**WRITTEN TASK**
Please return the items exactly as they appear, starting at the line that contains "Is it true that" and ending at the line that contains "Reading right to left, what", and leave the pictures out of your answer.
********
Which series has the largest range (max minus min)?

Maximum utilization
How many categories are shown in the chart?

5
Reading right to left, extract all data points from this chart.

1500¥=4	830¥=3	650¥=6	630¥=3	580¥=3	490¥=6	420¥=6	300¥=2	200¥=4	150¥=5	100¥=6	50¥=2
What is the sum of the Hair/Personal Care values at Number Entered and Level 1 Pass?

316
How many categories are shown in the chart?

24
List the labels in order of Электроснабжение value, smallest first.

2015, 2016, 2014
********
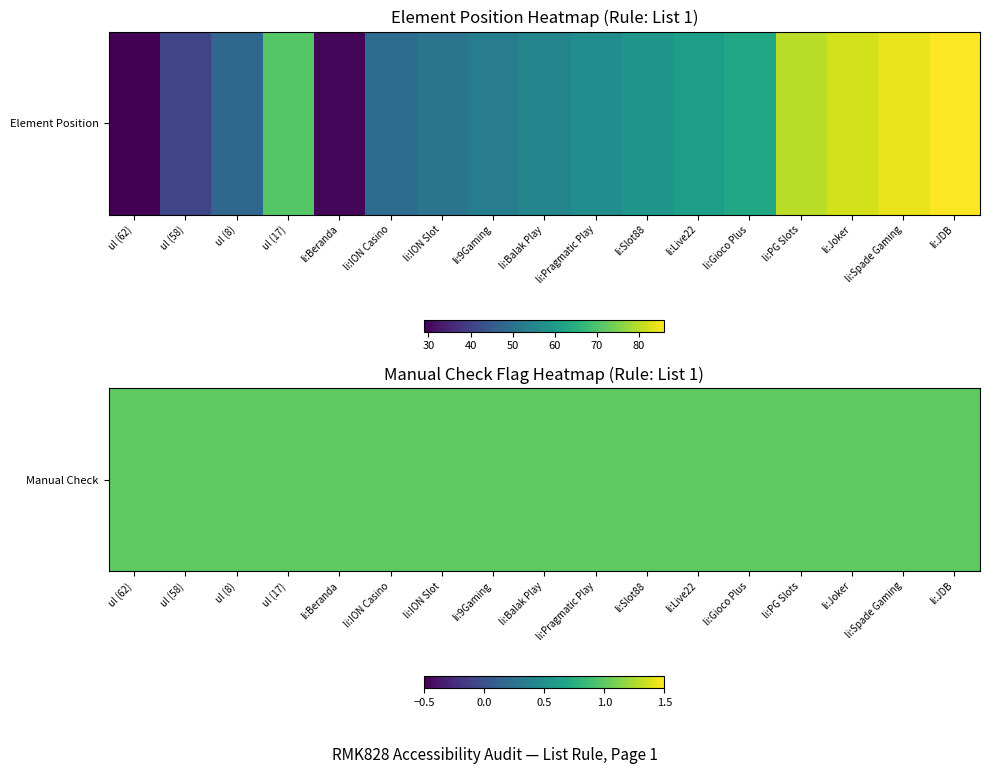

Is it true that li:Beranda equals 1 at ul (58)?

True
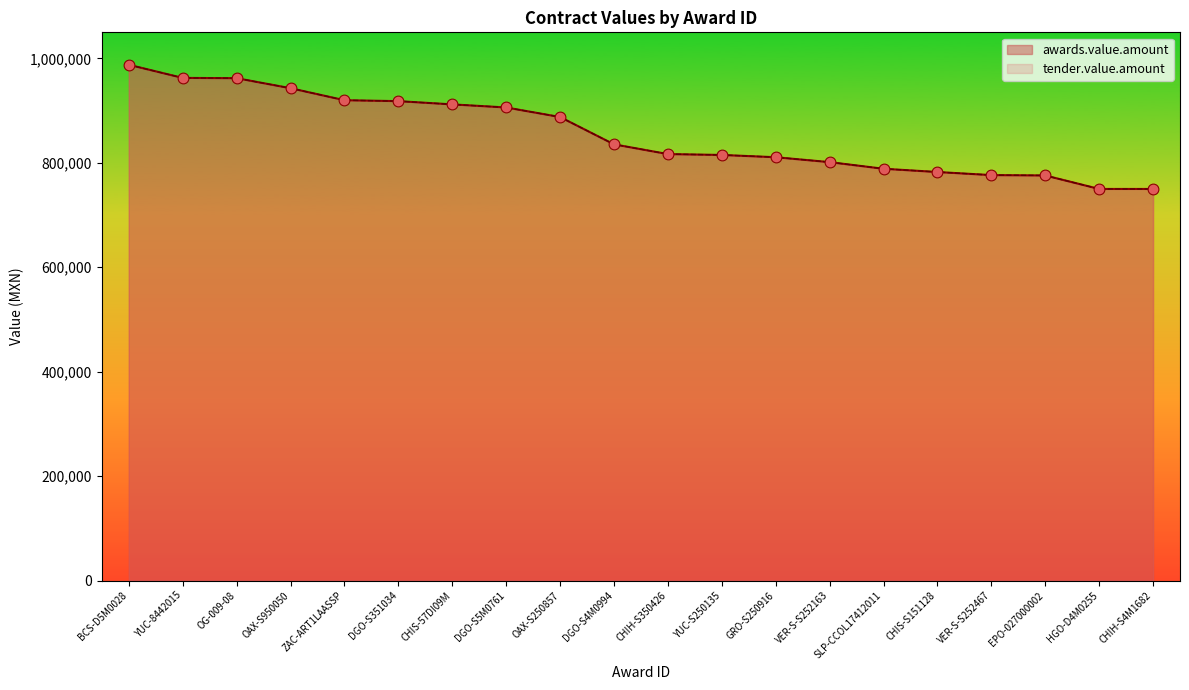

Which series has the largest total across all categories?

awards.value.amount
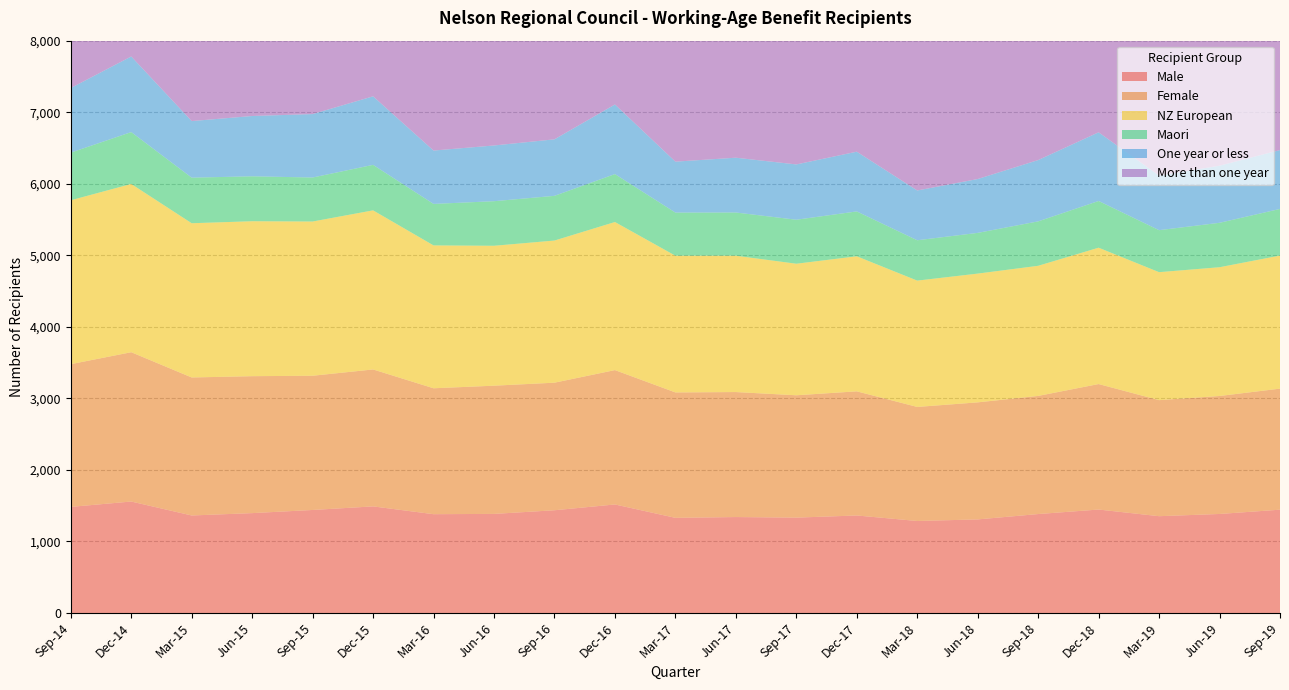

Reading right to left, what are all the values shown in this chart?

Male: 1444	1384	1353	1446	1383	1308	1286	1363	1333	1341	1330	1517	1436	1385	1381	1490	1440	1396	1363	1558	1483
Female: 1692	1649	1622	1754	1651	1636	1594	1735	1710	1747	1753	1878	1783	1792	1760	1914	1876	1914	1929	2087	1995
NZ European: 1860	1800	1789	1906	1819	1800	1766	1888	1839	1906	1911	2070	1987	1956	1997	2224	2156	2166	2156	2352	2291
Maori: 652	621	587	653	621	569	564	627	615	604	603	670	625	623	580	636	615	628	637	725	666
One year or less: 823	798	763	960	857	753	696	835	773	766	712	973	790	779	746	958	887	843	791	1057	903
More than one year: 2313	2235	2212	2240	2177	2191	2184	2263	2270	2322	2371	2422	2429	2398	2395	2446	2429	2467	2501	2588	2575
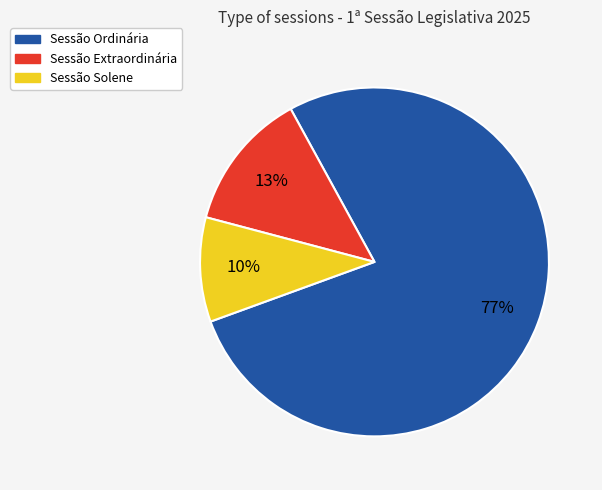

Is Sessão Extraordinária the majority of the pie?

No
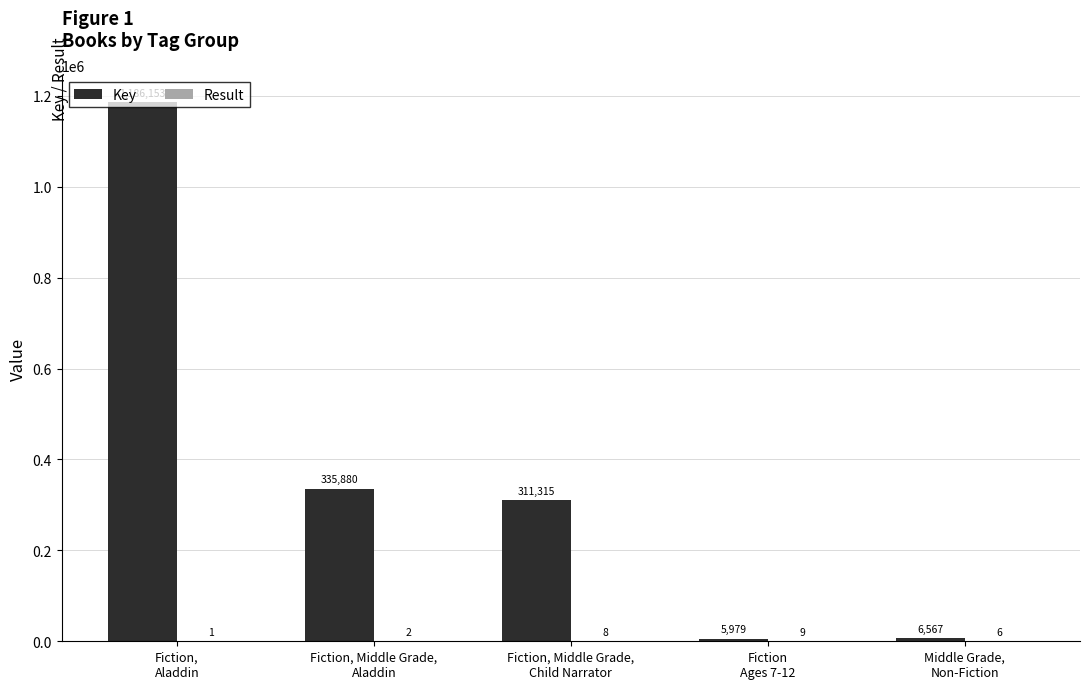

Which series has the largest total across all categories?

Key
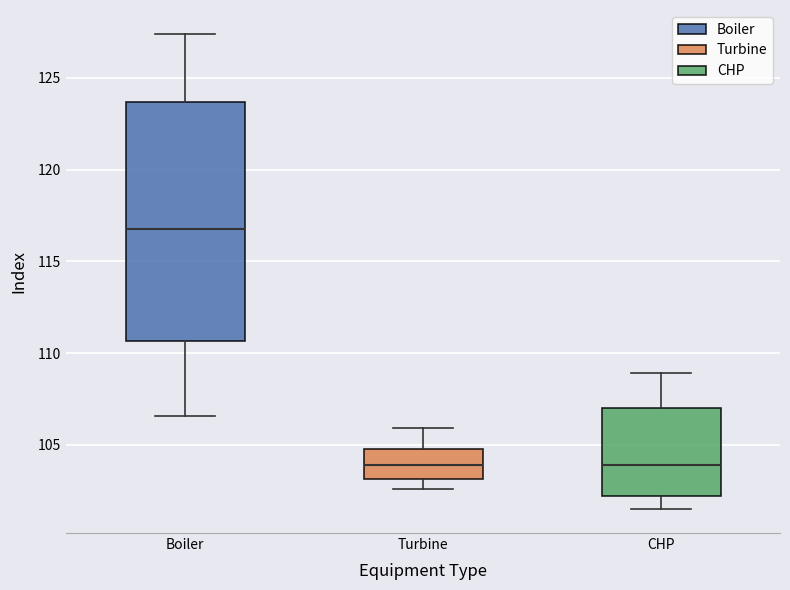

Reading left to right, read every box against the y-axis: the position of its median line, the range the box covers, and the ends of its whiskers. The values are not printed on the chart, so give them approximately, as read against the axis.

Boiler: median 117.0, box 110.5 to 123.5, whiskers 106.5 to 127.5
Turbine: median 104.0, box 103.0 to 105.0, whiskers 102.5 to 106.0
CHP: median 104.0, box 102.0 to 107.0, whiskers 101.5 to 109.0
********
**ANSWER TO THE PROBLEM**
Is it true that li:Beranda equals 1 at ul (58)?

True

Which series has the largest total across all categories?

awards.value.amount

Reading right to left, what are all the values shown in this chart?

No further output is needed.